**Task statement:** Set down each line from the line holding "Fort Leavenworth Skeet Club" to the last line of the entries below, exactly, with both ends included and without pictures.

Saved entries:
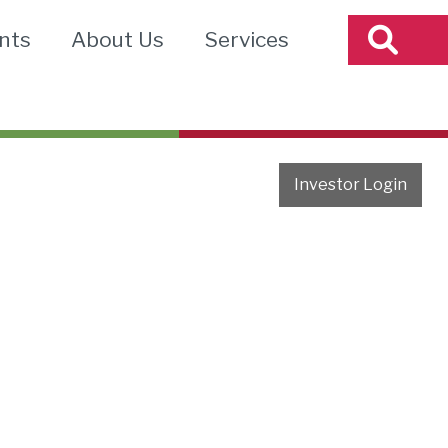
nts
About Us
Services
Investor Login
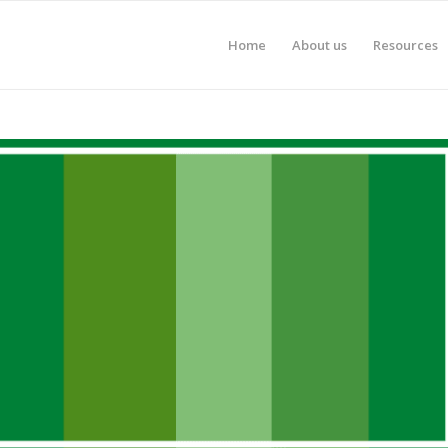
Home
About us
Resources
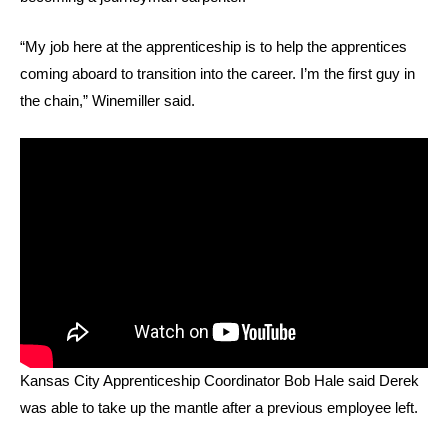
“My job here at the apprenticeship is to help the apprentices
coming aboard to transition into the career. I’m the first guy in
the chain,” Winemiller said.
Kansas City Apprenticeship Coordinator Bob Hale said Derek
was able to take up the mantle after a previous employee left.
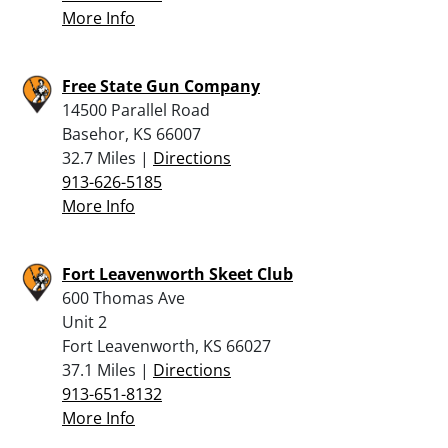
More Info
Free State Gun Company
14500 Parallel Road
Basehor, KS 66007
32.7 Miles |
Directions
913-626-5185
More Info
Fort Leavenworth Skeet Club
600 Thomas Ave
Unit 2
Fort Leavenworth, KS 66027
37.1 Miles |
Directions
913-651-8132
More Info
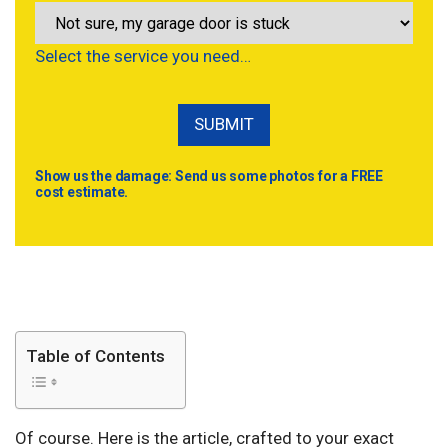
Select the service you need…
Show us the damage: Send us some photos for a FREE
cost estimate.
Table of Contents
Of course. Here is the article, crafted to your exact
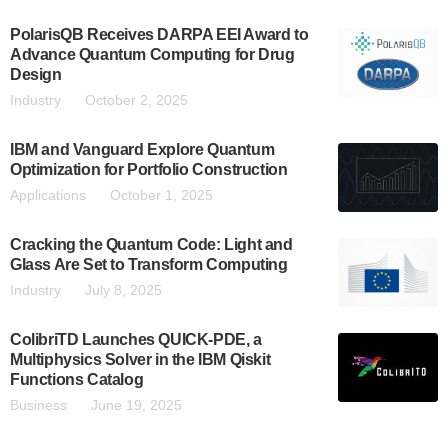
PolarisQB Receives DARPA EEI Award to
Advance Quantum Computing for Drug
Design
Industry
October 2, 2025
IBM and Vanguard Explore Quantum
Optimization for Portfolio Construction
Applications
October 1, 2025
Cracking the Quantum Code: Light and
Glass Are Set to Transform Computing
Industry
July 8, 2025
ColibriTD Launches QUICK-PDE, a
Multiphysics Solver in the IBM Qiskit
Functions Catalog
Business
June 19, 2025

**Exercise result:**
Fort Leavenworth Skeet Club
600 Thomas Ave
Unit 2
Fort Leavenworth, KS 66027
37.1 Miles |
Directions
913-651-8132
More Info
Select the service you need…
Show us the damage: Send us some photos for a FREE
cost estimate.
Table of Contents
Of course. Here is the article, crafted to your exact
PolarisQB Receives DARPA EEI Award to
Advance Quantum Computing for Drug
Design
Industry
October 2, 2025
IBM and Vanguard Explore Quantum
Optimization for Portfolio Construction
Applications
October 1, 2025
Cracking the Quantum Code: Light and
Glass Are Set to Transform Computing
Industry
July 8, 2025
ColibriTD Launches QUICK-PDE, a
Multiphysics Solver in the IBM Qiskit
Functions Catalog
Business
June 19, 2025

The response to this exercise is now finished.